Which segues perfectly into the next section.THE UGLYRufus the Sociopath
I hated playing as Rufus. Not only do I not like playing as a callous @$$h013, but it actually made the first chapter of the game seem more difficult to complete because no one trusted you. And while I'm sure that was the intent for story purposes and to facilitate creative puzzle solving, it really made it hard to sympathize with the main character. This trend continued for the majority of the game as you single handled use, abuse and sell out all the other characters around you to get what you want. And just when you think he'll change, he doesn't. But only because the script said so. Dialogue
Dialogue in the game is fairly useless. It sometimes informed you about the setting, but most of the time it was a means of explaining (in the vaguest terms) how to solve a puzzle or a sad attempt at humor. And don't be fooled by the different "moral" dialogue options. There were SO MANY times I tried to make a different choice, but be assured; there is only ever one choice.Rail-Roading
The player is given a lot of “choice” as to how they may proceed, what moral choices they might make or what things they might say. These are all red herrings. There is only ever one way: the Game's Way. This holds true for dialogue, for puzzles and especially for the ending. This was particularly frustrating to me as I have been raised on such RPG games as Fallout, Elderscrolls, Bioshock, Deus Ex... games where choices mean something.
And don't get me wrong, I don't mind games that lead you by the nose... but typically those games don't give you options when none exist. So the experience of being given a screenful of dialogue choices (typically at least 6 or 7) where there was only one choice that allowed the game to progress was excruciating. This was also the case for many puzzles. Sometimes a puzzle could have been solved by brute force, or creative use of an inventory item you already had. But unless it was *that kind of puzzle*
you were forced to keep doing things until you found the way the game had intended you to beat the puzzle. SO FRUSTRATING.The Ending
I'm not going to say much for respect for spoilers, but it really did leave a sour taste in my mouth. Under other circumstances the ending would have been fine. As I said earlier, there was a lot of great writing that went into the game. A lot of the circumstances had a great moral tension to them.
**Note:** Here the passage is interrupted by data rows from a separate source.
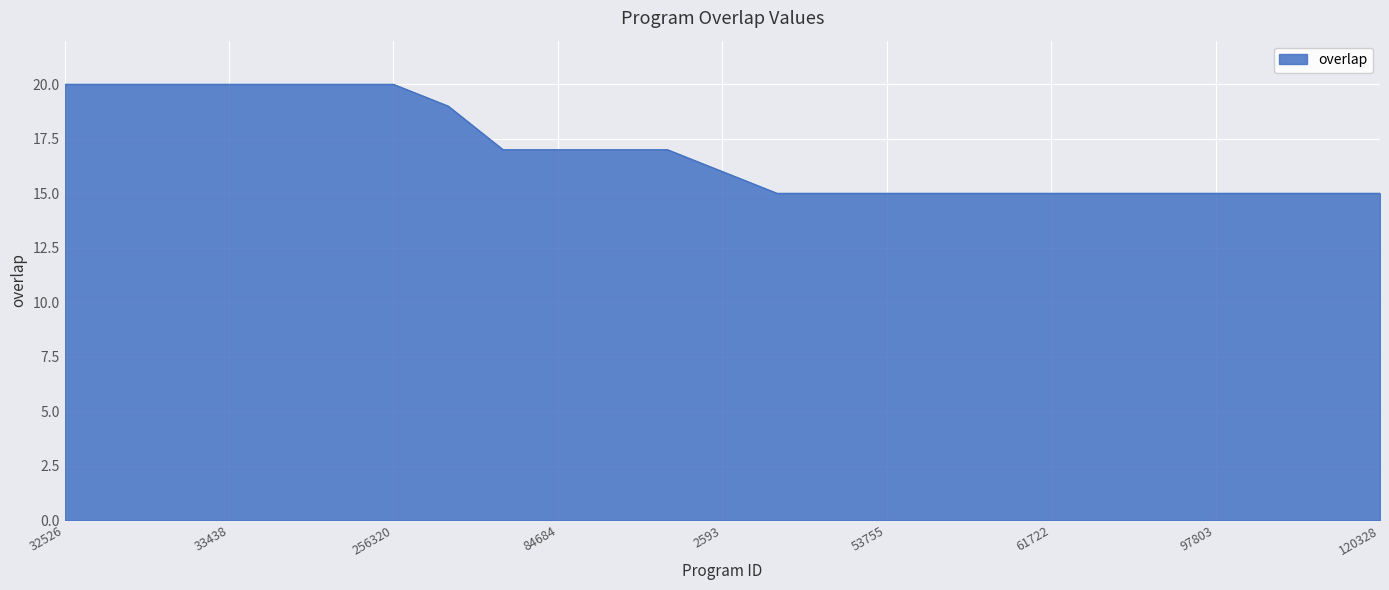

What is the maximum value shown in the chart?

20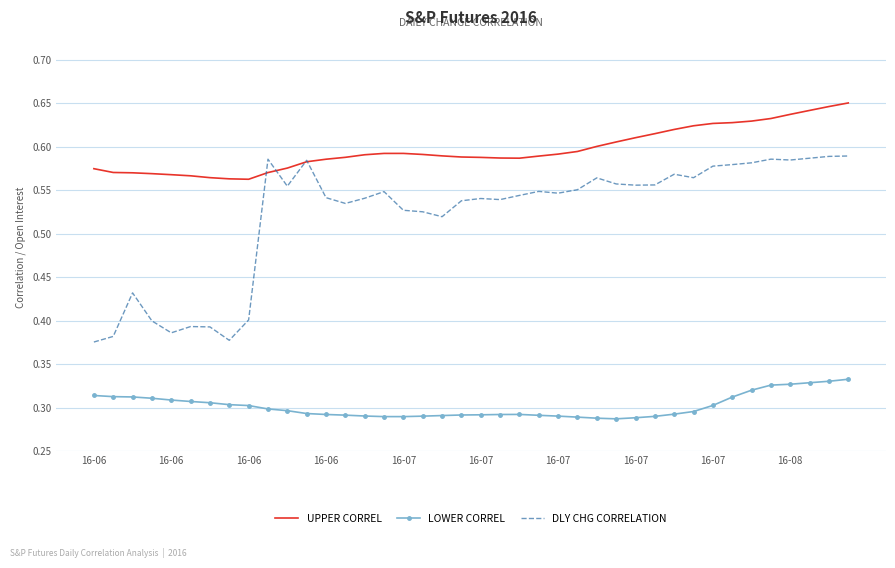

What is the difference between the second highest and minimum values in the UPPER CORREL series?

0.1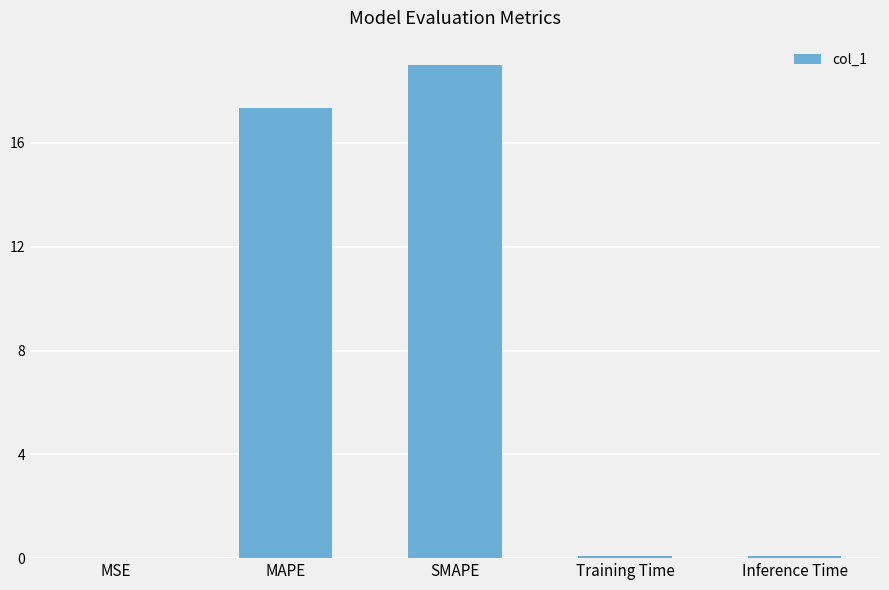

What is the sum of all values?

36.5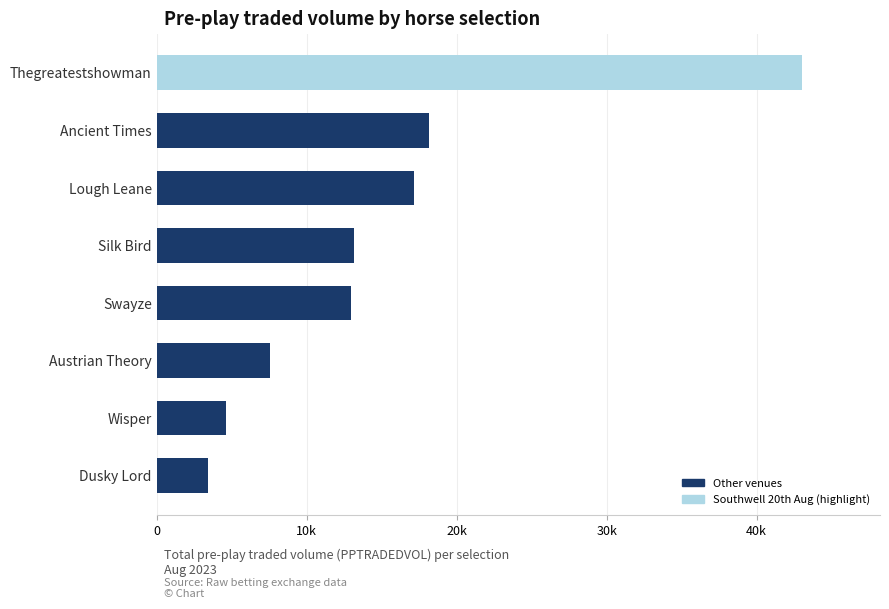

Are the bars horizontal?

Yes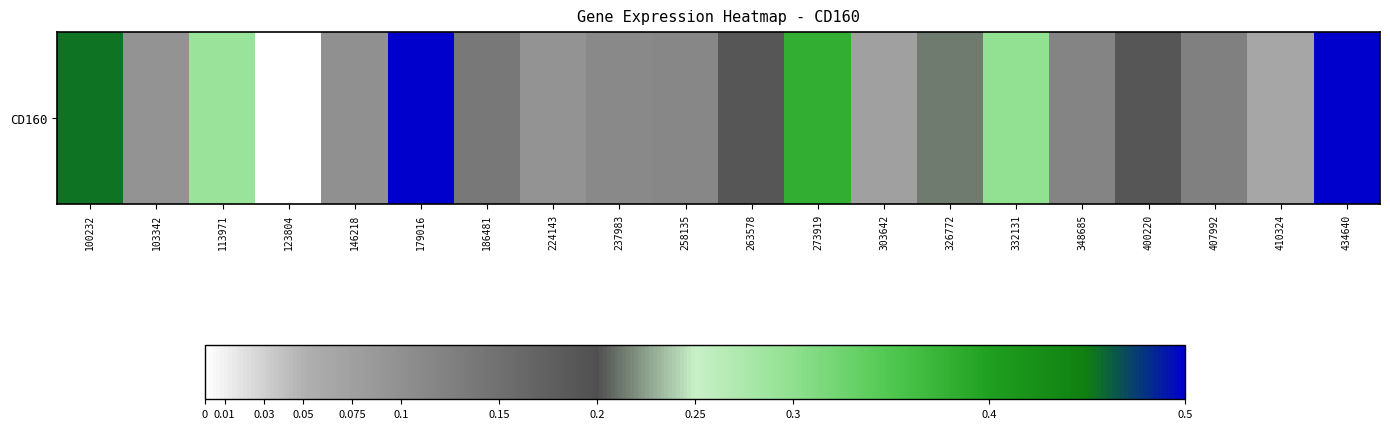

Count the number of values greater than 0.

19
And one of the key driving forces of the game is watching your efforts unfold and hoping that they'll be enough to ensure success.
But because of the Rail-Roading that's prevalent throughout the entire game, the ending doesn't feel like the consequence of an action or choice... I'm merely along for the ride, listening to the story someone wrote, despite the fact that I have been fed the illusion that I have a choice. So the ending felt wrong, only because I wasn’t free to choose it. Like everything else, it just happened that way.
Overall, it has all the seeming of an epic game with multiple endings, but it isn't. The storyline is as linear as the frustrating gameplay.